### WHAT TO DO
Scan the entries below for the word "independent" and copy every line where it turns up.

[[ RECORDS SUPPLIED open ]]

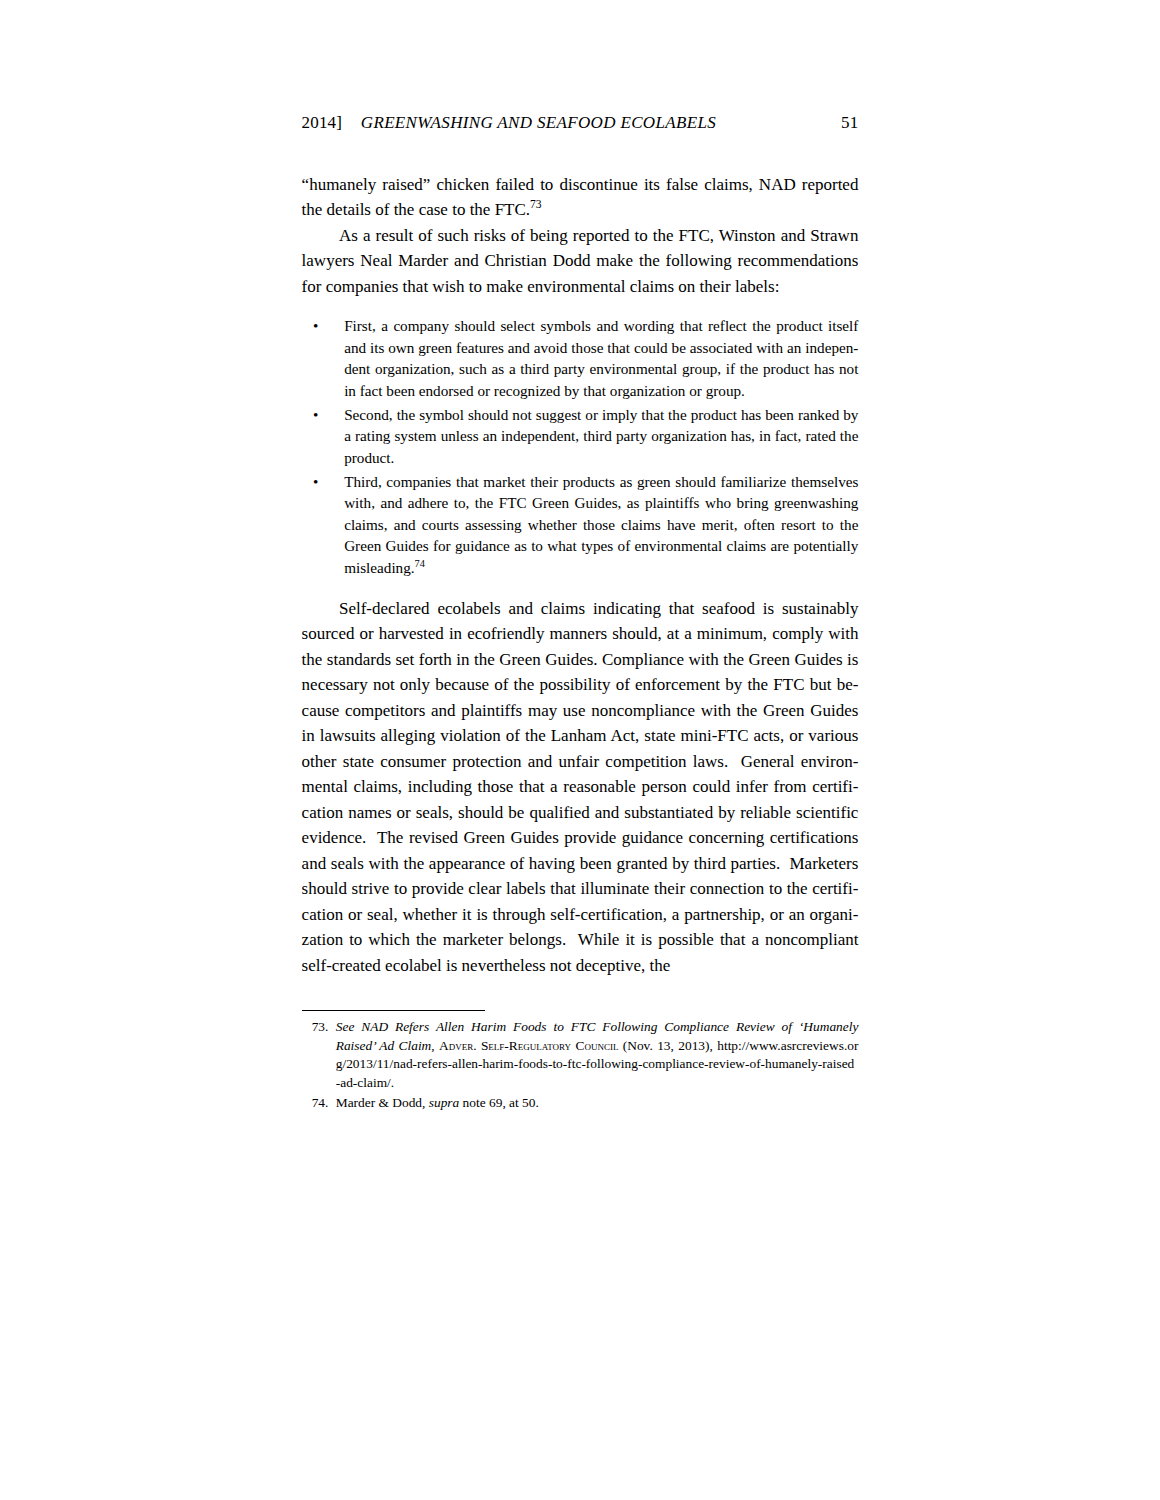2014] GREENWASHING AND SEAFOOD ECOLABELS 51
“humanely raised” chicken failed to discontinue its false claims, NAD reported the details of the case to the FTC.73
As a result of such risks of being reported to the FTC, Winston and Strawn lawyers Neal Marder and Christian Dodd make the following recommendations for companies that wish to make environmental claims on their labels:
•First, a company should select symbols and wording that reflect the product itself and its own green features and avoid those that could be associated with an independent organization, such as a third party environmental group, if the product has not in fact been endorsed or recognized by that organization or group.
•Second, the symbol should not suggest or imply that the product has been ranked by a rating system unless an independent, third party organization has, in fact, rated the product.
•Third, companies that market their products as green should familiarize themselves with, and adhere to, the FTC Green Guides, as plaintiffs who bring greenwashing claims, and courts assessing whether those claims have merit, often resort to the Green Guides for guidance as to what types of environmental claims are potentially misleading.74
Self-declared ecolabels and claims indicating that seafood is sustainably sourced or harvested in ecofriendly manners should, at a minimum, comply with the standards set forth in the Green Guides. Compliance with the Green Guides is necessary not only because of the possibility of enforcement by the FTC but because competitors and plaintiffs may use noncompliance with the Green Guides in lawsuits alleging violation of the Lanham Act, state mini-FTC acts, or various other state consumer protection and unfair competition laws. General environmental claims, including those that a reasonable person could infer from certification names or seals, should be qualified and substantiated by reliable scientific evidence. The revised Green Guides provide guidance concerning certifications and seals with the appearance of having been granted by third parties. Marketers should strive to provide clear labels that illuminate their connection to the certification or seal, whether it is through self-certification, a partnership, or an organization to which the marketer belongs. While it is possible that a noncompliant self-created ecolabel is nevertheless not deceptive, the
73. See NAD Refers Allen Harim Foods to FTC Following Compliance Review of ‘Humanely Raised’ Ad Claim, Adver. Self-Regulatory Council (Nov. 13, 2013), http://www.asrcreviews.org/2013/11/nad-refers-allen-harim-foods-to-ftc-following-compliance-review-of-humanely-raised-ad-claim/.
74. Marder & Dodd, supra note 69, at 50.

[[ RECORDS SUPPLIED closed ]]

### SOLUTION TO THIS TASK
•First, a company should select symbols and wording that reflect the product itself and its own green features and avoid those that could be associated with an independent organization, such as a third party environmental group, if the product has not in fact been endorsed or recognized by that organization or group.
•Second, the symbol should not suggest or imply that the product has been ranked by a rating system unless an independent, third party organization has, in fact, rated the product.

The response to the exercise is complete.